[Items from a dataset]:
- - - - - - -
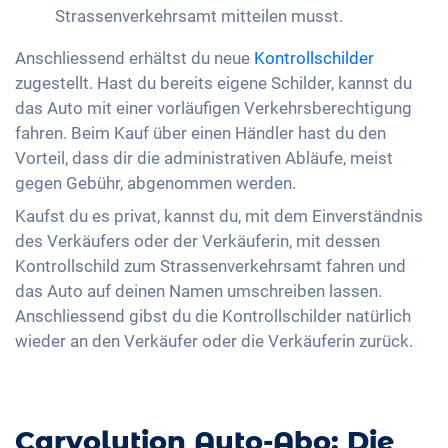
Strassenverkehrsamt mitteilen musst.
Anschliessend erhältst du neue
Kontrollschilder
zugestellt. Hast du bereits eigene Schilder, kannst du
das Auto mit einer vorläufigen Verkehrsberechtigung
fahren. Beim Kauf über einen Händler hast du den
Vorteil, dass dir die administrativen Abläufe, meist
gegen Gebühr, abgenommen werden.
Kaufst du es privat, kannst du, mit dem Einverständnis
des Verkäufers oder der Verkäuferin, mit dessen
Kontrollschild zum Strassenverkehrsamt fahren und
das Auto auf deinen Namen umschreiben lassen.
Anschliessend gibst du die Kontrollschilder natürlich
wieder an den Verkäufer oder die Verkäuferin zurück.
Carvolution Auto-Abo: Die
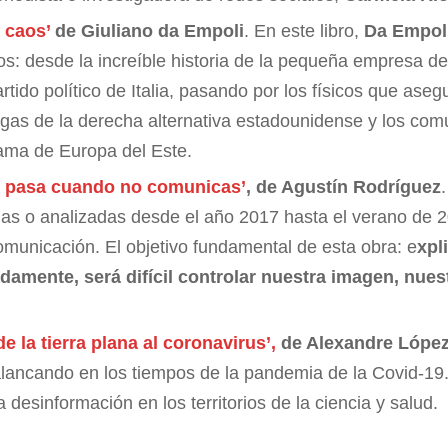
 caos’
de Giuliano da Empoli
. En este libro,
Da Empol
aos: desde la increíble historia de la pequeña empresa 
artido político de Italia, pasando por los físicos que asegu
tegas de la derecha alternativa estadounidense y los co
ama de Europa del Este.
 pasa cuando no comunicas’
, de Agustín Rodríguez
ídas o analizadas desde el año 2017 hasta el verano de 
municación. El objetivo fundamental de esta obra: e
xpl
ente, será difícil controlar nuestra imagen, nuest
de la tierra plana al coronavirus’,
de Alexandre López
lancando en los tiempos de la pandemia de la Covid-19.
 desinformación en los territorios de la ciencia y salud.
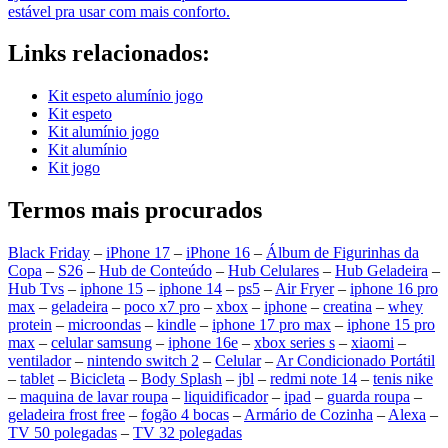
estável pra usar com mais conforto.
Links relacionados:
Kit espeto alumínio jogo
Kit espeto
Kit alumínio jogo
Kit alumínio
Kit jogo
Termos mais procurados
Black Friday
–
iPhone 17
–
iPhone 16
–
Álbum de Figurinhas da
Copa
–
S26
–
Hub de Conteúdo
–
Hub Celulares
–
Hub Geladeira
–
Hub Tvs
–
iphone 15
–
iphone 14
–
ps5
–
Air Fryer
–
iphone 16 pro
max
–
geladeira
–
poco x7 pro
–
xbox
–
iphone
–
creatina
–
whey
protein
–
microondas
–
kindle
–
iphone 17 pro max
–
iphone 15 pro
max
–
celular samsung
–
iphone 16e
–
xbox series s
–
xiaomi
–
ventilador
–
nintendo switch 2
–
Celular
–
Ar Condicionado Portátil
–
tablet
–
Bicicleta
–
Body Splash
–
jbl
–
redmi note 14
–
tenis nike
–
maquina de lavar roupa
–
liquidificador
–
ipad
–
guarda roupa
–
geladeira frost free
–
fogão 4 bocas
–
Armário de Cozinha
–
Alexa
–
TV 50 polegadas
–
TV 32 polegadas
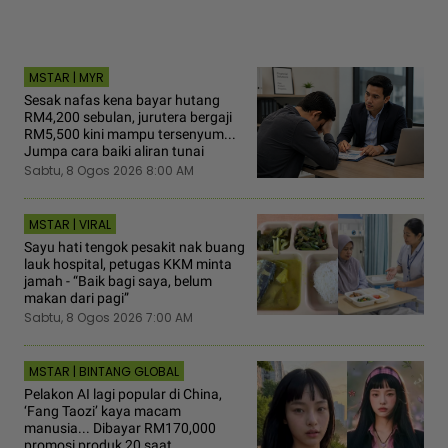
MSTAR | MYR
Sesak nafas kena bayar hutang
RM4,200 sebulan, jurutera bergaji
RM5,500 kini mampu tersenyum...
Jumpa cara baiki aliran tunai
Sabtu, 8 Ogos 2026 8:00 AM
MSTAR | VIRAL
Sayu hati tengok pesakit nak buang
lauk hospital, petugas KKM minta
jamah - “Baik bagi saya, belum
makan dari pagi”
Sabtu, 8 Ogos 2026 7:00 AM
MSTAR | BINTANG GLOBAL
Pelakon AI lagi popular di China,
‘Fang Taozi’ kaya macam
manusia... Dibayar RM170,000
promosi produk 20 saat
- - - - - - -
[TASK ITEM]: Beginning with the first entry above, reproduce every line verbatim until the line with "de la tierra", which is included too; omit pictures.

[SOLUTION FOR THIS EXERCISE]:
Strassenverkehrsamt mitteilen musst.
Anschliessend erhältst du neue
Kontrollschilder
zugestellt. Hast du bereits eigene Schilder, kannst du
das Auto mit einer vorläufigen Verkehrsberechtigung
fahren. Beim Kauf über einen Händler hast du den
Vorteil, dass dir die administrativen Abläufe, meist
gegen Gebühr, abgenommen werden.
Kaufst du es privat, kannst du, mit dem Einverständnis
des Verkäufers oder der Verkäuferin, mit dessen
Kontrollschild zum Strassenverkehrsamt fahren und
das Auto auf deinen Namen umschreiben lassen.
Anschliessend gibst du die Kontrollschilder natürlich
wieder an den Verkäufer oder die Verkäuferin zurück.
Carvolution Auto-Abo: Die
 caos’
de Giuliano da Empoli
. En este libro,
Da Empol
aos: desde la increíble historia de la pequeña empresa 
artido político de Italia, pasando por los físicos que asegu
tegas de la derecha alternativa estadounidense y los co
ama de Europa del Este.
 pasa cuando no comunicas’
, de Agustín Rodríguez
ídas o analizadas desde el año 2017 hasta el verano de 
municación. El objetivo fundamental de esta obra: e
xpl
ente, será difícil controlar nuestra imagen, nuest
de la tierra plana al coronavirus’,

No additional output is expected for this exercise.